Wheat prices are indeed rising globally. However, there is a noticeable gap between the FOB (free on board) and CIF (closed on board) prices. This is due to increased infrastructure costs, such as freight, insurance, and so on, Vladimir Petrichenko, CEO of the Pro Zerno analytical center, told Moskovskaya Gazeta:
“The FOB price for Russian wheat in Black Sea ports is currently $240 (19,452 rubles) per ton. Sellers want to raise the price, buyers are resisting, and normal bargaining is underway. Barley and corn prices remain unchanged: $245 (19,857 rubles) per ton of barley and $223 (18,074 rubles) per ton of corn.”
Wheat export prices may be impacted by the export duty. Specifically, it will be 135.4 rubles per ton from March 18. Furthermore, this compares to zero from mid-January to March 17, noted Tatyana Litvinenko.
“The growth of export prices is also limited by higher freight and insurance costs: last week, freight rates from Novorossiysk to Mediterranean ports increased by $1-3 per ton, and to Asian ports by $5 per ton. Freight rates from Azov Sea ports increased even more, by $5-8 per ton,” said Tatyana Litvinenko, editor-in-chief of Zerno.Online.

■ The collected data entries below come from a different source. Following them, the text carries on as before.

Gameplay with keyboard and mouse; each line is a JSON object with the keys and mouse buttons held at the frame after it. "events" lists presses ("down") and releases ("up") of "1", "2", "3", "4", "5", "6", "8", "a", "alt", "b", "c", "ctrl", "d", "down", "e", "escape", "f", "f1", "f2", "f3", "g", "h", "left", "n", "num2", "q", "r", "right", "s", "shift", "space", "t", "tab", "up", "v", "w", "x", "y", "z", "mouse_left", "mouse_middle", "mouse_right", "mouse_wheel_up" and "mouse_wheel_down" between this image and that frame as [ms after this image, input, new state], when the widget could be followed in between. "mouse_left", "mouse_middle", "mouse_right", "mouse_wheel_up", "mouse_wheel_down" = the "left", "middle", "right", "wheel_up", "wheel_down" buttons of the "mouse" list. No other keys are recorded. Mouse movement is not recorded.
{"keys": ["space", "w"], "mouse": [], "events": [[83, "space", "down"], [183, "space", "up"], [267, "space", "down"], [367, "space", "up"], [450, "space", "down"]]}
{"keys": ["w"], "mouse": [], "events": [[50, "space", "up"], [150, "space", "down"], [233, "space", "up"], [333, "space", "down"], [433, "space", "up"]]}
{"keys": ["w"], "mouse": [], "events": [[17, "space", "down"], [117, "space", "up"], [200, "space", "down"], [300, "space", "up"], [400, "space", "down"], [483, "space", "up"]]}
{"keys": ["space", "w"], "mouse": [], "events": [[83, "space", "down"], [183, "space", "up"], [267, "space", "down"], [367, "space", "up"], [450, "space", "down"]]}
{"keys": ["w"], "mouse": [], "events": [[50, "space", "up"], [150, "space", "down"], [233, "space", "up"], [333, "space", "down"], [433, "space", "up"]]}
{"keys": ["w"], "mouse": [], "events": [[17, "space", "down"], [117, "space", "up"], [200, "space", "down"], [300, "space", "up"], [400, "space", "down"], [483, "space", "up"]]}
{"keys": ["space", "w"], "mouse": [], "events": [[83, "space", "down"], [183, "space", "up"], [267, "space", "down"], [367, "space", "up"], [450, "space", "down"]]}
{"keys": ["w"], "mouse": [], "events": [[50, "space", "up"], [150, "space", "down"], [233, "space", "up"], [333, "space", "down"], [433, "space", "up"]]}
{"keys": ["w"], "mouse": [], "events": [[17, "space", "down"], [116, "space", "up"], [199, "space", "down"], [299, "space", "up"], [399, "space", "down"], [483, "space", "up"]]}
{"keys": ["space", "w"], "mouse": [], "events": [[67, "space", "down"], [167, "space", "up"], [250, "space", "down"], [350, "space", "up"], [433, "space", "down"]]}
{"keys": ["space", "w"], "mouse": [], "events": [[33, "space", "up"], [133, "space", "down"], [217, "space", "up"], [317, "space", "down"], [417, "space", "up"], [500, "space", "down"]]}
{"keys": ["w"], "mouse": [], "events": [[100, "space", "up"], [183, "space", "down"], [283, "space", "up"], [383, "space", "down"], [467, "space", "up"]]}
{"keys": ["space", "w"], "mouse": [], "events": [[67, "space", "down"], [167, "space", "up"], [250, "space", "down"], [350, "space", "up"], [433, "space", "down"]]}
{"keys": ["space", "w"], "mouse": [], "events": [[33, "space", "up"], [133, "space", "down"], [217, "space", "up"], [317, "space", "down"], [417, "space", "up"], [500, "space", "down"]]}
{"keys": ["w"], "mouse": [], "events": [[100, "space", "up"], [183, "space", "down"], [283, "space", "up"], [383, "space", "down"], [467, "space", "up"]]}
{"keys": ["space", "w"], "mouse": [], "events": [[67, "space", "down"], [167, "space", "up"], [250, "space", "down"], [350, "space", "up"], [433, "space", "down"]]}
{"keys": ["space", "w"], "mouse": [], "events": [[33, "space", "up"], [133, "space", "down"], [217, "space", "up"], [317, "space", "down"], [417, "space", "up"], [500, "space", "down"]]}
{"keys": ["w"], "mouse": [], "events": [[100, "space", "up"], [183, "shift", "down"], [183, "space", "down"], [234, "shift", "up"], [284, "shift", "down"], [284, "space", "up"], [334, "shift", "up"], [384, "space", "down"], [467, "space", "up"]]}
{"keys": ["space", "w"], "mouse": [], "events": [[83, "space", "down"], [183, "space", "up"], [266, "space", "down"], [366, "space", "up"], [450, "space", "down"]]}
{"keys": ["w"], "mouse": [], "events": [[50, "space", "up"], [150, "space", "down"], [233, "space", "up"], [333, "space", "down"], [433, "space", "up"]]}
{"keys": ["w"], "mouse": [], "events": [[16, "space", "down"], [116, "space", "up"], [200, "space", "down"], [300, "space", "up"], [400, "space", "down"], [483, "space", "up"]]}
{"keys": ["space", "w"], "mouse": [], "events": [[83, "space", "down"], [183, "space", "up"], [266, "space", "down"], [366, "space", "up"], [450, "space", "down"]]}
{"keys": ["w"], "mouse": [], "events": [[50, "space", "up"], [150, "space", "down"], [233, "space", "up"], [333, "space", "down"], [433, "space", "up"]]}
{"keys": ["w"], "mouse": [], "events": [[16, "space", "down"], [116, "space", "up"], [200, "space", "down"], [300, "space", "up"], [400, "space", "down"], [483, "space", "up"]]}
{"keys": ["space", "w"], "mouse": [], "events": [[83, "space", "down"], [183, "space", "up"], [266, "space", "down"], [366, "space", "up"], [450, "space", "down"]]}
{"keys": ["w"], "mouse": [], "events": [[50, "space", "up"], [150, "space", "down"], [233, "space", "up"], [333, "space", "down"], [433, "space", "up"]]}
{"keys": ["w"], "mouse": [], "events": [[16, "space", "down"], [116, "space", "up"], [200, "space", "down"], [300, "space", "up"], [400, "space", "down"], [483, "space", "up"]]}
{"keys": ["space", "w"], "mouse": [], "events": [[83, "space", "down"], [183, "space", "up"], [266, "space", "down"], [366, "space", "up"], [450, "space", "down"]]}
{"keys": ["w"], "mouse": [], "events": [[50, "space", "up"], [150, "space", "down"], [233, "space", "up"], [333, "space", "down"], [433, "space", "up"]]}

Global Grain Market Competition: Export Quotas and Producer Challenges
Russia continues to experience a grain overproduction relative to domestic consumption. Oddly enough, both quotas and grain export duties are in effect. Furthermore, even one of these mechanisms would be sufficient to meet the country’s domestic consumption needs and control prices. Pyotr Korotchenko, Chairman of the Stavropol Krai Agricultural Employers’ Union, commented to the Moskovskaya Gazeta newspaper:
“Therefore, despite high grain production volumes, producers are unable to achieve favorable prices that would facilitate production expansion, and the profitability of this type of activity has been declining over the past five years. Meanwhile, our grain export quota is introduced in November (effective from mid-February), when there is no clear understanding of how the winter will play out, what weather conditions will be in Russia’s southern ports, and how they will impact grain shipment capabilities. Producers cannot sell beyond the quota, and this is limiting our exports.” Russian grain prices are already rising and will likely rise by another $10-15 per ton, but this will offer little benefit to producers, as export duties and logistics costs will absorb most of their income.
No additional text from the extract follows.